My wife's injuries did slow her down and cause her much concern that she might not make it down the river, but the guides were able to help out several times and she made it down without any great issues. There was one Class IV rapid where she got hung up on a rock and I came up behind and didn't have the time or ability to back paddle away from her. So I T-boned her and sent her tumbling down the river. (Ask a guide what a “Homer” is - he he.) She was a good sport about it.

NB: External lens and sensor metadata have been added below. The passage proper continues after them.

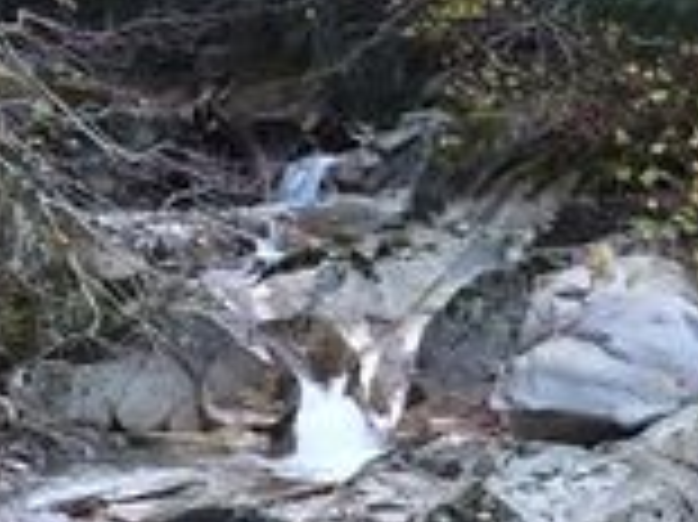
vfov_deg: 10.8
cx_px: 338
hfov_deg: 14.7
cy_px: 662
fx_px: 2700
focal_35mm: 134
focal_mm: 4.3
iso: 500
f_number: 1.5
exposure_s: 1/10
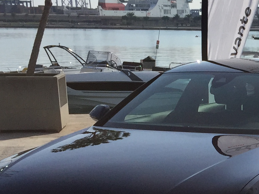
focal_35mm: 110
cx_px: 409
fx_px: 823
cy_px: 247
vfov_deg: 13.0
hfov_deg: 16.1
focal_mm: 4.15
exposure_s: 1/4950
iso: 32
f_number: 2.2
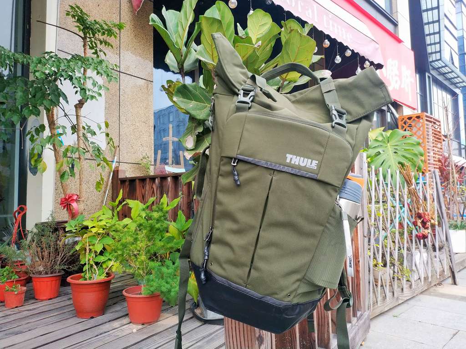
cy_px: 174
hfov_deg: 56.8
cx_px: 233
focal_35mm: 32
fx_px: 431
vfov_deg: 44.2
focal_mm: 4.5
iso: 188
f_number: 2
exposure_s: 1/25
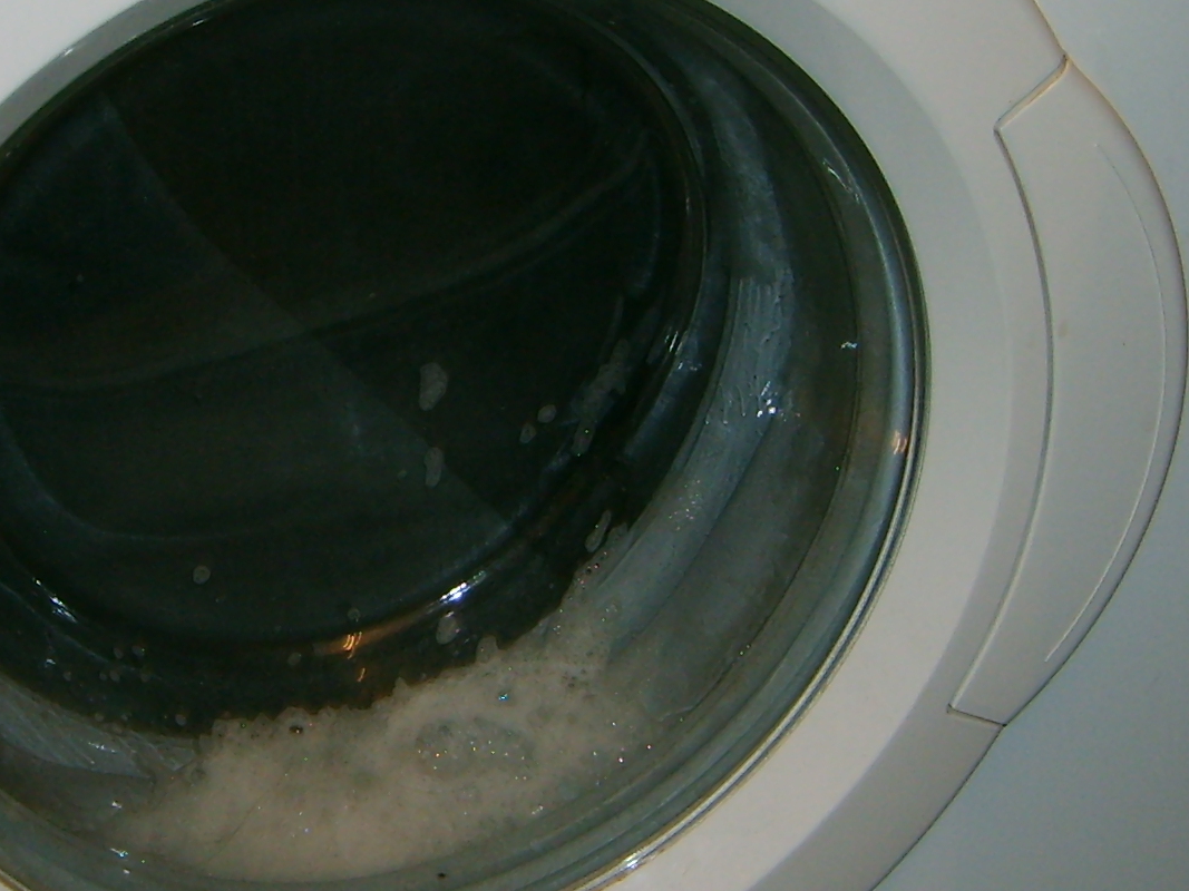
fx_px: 2919
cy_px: 258
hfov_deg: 22.9
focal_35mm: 85
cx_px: 368
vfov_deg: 17.3
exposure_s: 1/30
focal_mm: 5.8
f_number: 2.8
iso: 100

The trip was great and overall, we had very few problems. They really set it up so you’d have to work to screw it up bad. I still went swimming twice (Shipwreck and Sweets), but I walked out of the river under my own power and with all major appendages still attached. I consider that a success. I think this was our favorite activity. The Gauley is a beautiful river with cool clear water and massive rocks and cliff faces. We had it all to ourselves that day. The lower New was a blast and Dave was a great guy, but kayaking the Gauley was more personal. I would compare it to visiting a national park. You can visit Yellowstone by either a large tour bus (raft) or you can visit it by hiking backcountry by yourself (kayak). We were a lot closer to the rocks, water, fish and goats. Yes, it was a goat we saw and not an escaped river guide, though I think the goat shaved more recently.

We ended the trip with the coolers of beer and a spine shattering bus ride out of the holler. I'd give the guides and the trip a 10 out of 10 rocks. And BTW, don't buy one of the disposable cameras with the rubber band strap. It won't last. I had another camera that had a string-style lanyard that I attached to the raft with a spare carabiner that lasted the whole trip.

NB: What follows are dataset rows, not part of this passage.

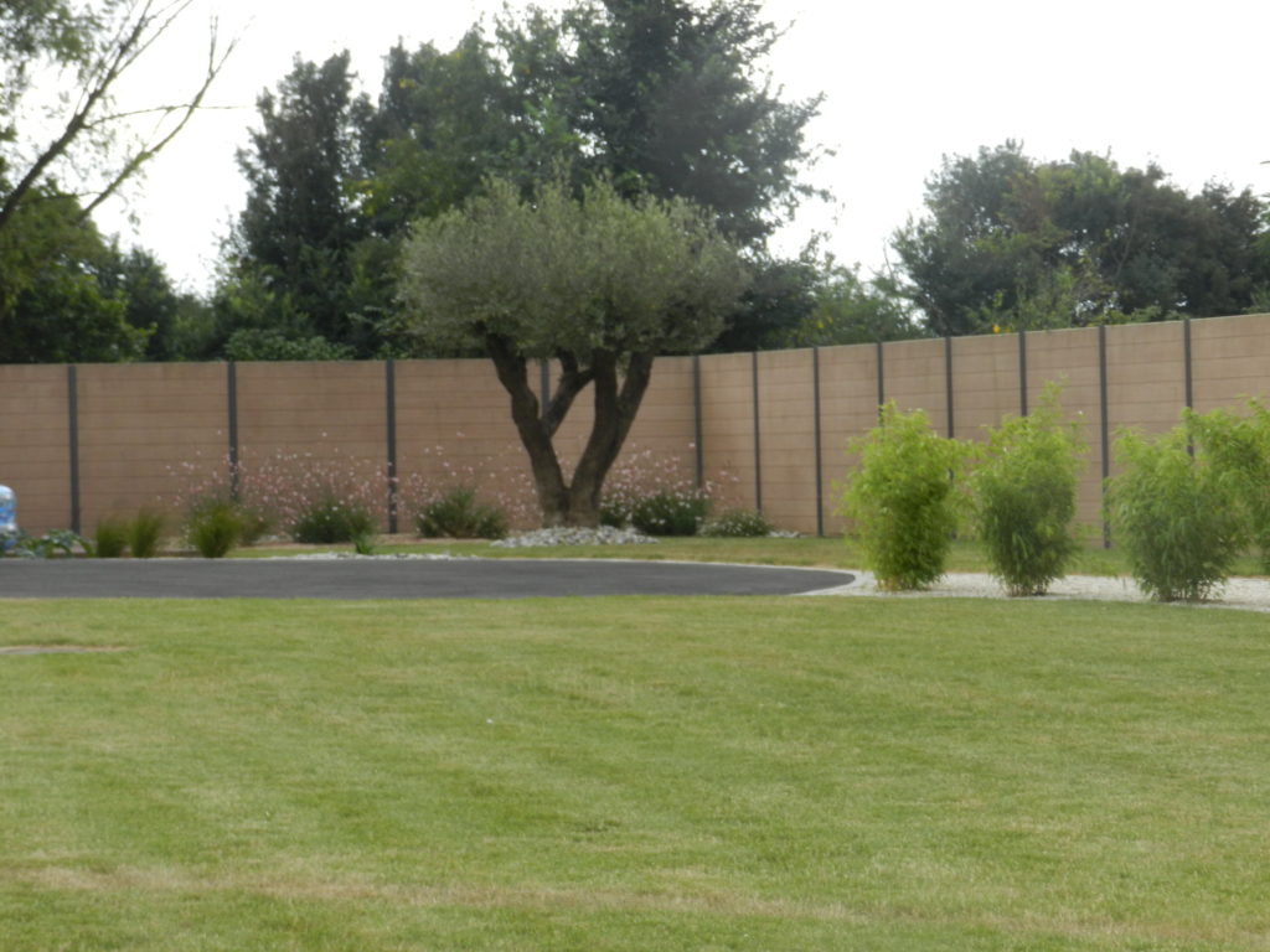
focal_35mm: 130
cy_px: 476
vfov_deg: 11.4
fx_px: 4769
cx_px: 635
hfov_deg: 15.2
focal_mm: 23.1
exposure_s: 1/160
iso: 160
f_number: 5
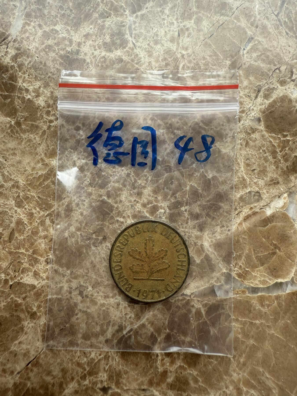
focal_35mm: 24
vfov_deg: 71.6
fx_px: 275
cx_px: 148
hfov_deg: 56.8
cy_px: 198
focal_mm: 2.22
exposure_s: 1/99
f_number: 2.2
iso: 100
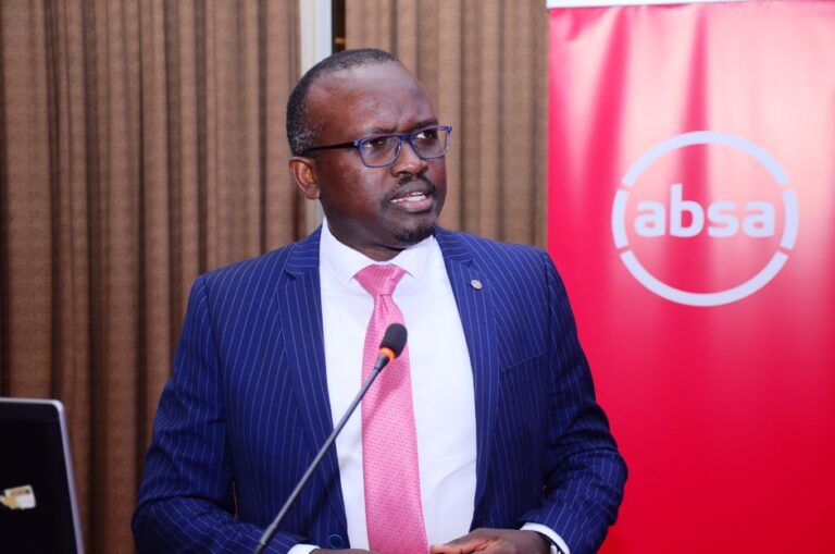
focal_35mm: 72
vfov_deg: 18.9
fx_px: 1667
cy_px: 277
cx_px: 418
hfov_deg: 28.1
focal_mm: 48
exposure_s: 1/100
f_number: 4.8
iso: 1000
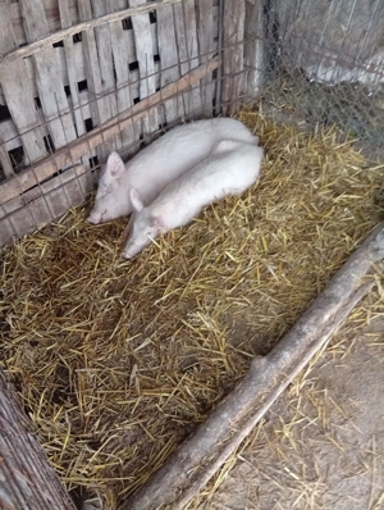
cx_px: 192
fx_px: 398
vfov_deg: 65.2
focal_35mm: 27
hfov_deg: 51.5
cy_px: 255
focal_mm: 3.84
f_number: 1.8
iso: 567
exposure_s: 1/33.3
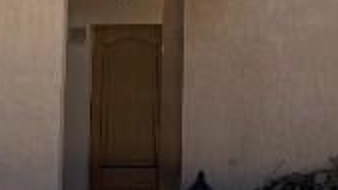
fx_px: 1541
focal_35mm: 172
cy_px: -104
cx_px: 228
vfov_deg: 6.9
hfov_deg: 12.5
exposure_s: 1/2141
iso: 50
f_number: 1.6
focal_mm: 5.96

We cleaned up and went back to the big tent to watch the video. This time we were told the price was $65. We got back late, surfed the hot tub and crashed early.

Friday – July 9th

No organized activities planned, so we slept late. We decided to go biking on the Rend trail. This trail travels on a slightly downhill grade for 3.5 miles from Minden to Thurmond. If you have 2 cars, there are parking lots at both ends of this trail so you could just roll down to your second car at the take-out point. It would be a great ride for little kids. Cool views and trestle crossings ending near an abandoned railroad depot now restored by the NPS. It was 95 degrees when we did it. We sloshed back, wet with sweat, for lunch and sent grumpy new teenager to the lake. A storm blew in, so he came back, a little less grumpy.

We were out of pre-fabricated boxed food, so we went to the bar for dinner. It was just what you'd expect, beer and burgers. After dinner, we went to the lake for the last time and took turns on the catapult.

Sat July 10th

Packed up to head home. We had a blast at Ace and definitely will recommend it to others. We are considering a return trip next summer or possibly a fall Gauley trip. On our way out we stopped at the gift shop for one more round of souvenir stuff. As we left, the cashier mentioned that we could get the video for $69.